Exercise requirements
Update the records from the line with "order: Passeriformes" up to and including the line with "scientific name: Halysidota tessellaris", replacing "common name" with "vernacular name" and leaving everything else unchanged. Reproduce only those lines.

─── Records provided ───

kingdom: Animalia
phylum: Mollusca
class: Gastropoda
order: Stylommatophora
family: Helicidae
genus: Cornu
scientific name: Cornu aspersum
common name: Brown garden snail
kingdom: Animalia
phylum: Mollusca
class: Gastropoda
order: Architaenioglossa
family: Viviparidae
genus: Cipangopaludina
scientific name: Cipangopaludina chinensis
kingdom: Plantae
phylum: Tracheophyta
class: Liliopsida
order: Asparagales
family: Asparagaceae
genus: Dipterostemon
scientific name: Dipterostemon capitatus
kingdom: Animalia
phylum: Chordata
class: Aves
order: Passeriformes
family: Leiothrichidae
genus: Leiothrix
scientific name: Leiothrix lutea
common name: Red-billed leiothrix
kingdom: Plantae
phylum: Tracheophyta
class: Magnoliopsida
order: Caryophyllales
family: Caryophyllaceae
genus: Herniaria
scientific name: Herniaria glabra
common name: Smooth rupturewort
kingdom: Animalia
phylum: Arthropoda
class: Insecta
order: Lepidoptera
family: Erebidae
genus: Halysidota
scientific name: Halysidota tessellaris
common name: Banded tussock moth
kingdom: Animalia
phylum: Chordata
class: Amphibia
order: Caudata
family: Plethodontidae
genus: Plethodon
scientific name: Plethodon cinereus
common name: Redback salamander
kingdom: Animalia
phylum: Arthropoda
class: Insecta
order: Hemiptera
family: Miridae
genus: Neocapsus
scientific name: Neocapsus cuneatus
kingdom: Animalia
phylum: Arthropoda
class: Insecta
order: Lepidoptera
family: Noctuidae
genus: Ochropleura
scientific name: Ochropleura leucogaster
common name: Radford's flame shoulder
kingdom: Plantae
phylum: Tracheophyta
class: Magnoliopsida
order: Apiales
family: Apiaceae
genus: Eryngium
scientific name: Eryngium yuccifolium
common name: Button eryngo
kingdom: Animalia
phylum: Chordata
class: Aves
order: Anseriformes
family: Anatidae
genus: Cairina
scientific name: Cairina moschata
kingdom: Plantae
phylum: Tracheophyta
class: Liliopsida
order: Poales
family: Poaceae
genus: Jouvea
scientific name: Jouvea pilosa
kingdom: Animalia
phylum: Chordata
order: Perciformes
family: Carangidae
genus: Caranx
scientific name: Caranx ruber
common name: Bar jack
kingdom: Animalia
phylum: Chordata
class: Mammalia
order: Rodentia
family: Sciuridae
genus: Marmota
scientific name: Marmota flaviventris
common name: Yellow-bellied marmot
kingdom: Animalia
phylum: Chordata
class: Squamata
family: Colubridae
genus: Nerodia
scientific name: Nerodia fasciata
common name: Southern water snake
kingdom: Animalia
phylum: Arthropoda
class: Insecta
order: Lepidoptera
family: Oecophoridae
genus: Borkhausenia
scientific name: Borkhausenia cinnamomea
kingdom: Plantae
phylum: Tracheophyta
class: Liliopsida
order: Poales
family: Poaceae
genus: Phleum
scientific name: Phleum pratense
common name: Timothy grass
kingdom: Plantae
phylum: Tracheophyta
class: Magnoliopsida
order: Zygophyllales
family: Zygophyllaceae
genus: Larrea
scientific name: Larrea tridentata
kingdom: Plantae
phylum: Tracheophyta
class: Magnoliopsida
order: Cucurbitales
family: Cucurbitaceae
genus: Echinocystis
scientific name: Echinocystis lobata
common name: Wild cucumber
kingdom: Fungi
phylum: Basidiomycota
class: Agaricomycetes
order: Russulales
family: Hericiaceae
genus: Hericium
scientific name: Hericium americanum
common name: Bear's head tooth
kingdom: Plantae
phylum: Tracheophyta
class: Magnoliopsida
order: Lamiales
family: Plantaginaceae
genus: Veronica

───

Written response
order: Passeriformes
family: Leiothrichidae
genus: Leiothrix
scientific name: Leiothrix lutea
vernacular name: Red-billed leiothrix
kingdom: Plantae
phylum: Tracheophyta
class: Magnoliopsida
order: Caryophyllales
family: Caryophyllaceae
genus: Herniaria
scientific name: Herniaria glabra
vernacular name: Smooth rupturewort
kingdom: Animalia
phylum: Arthropoda
class: Insecta
order: Lepidoptera
family: Erebidae
genus: Halysidota
scientific name: Halysidota tessellaris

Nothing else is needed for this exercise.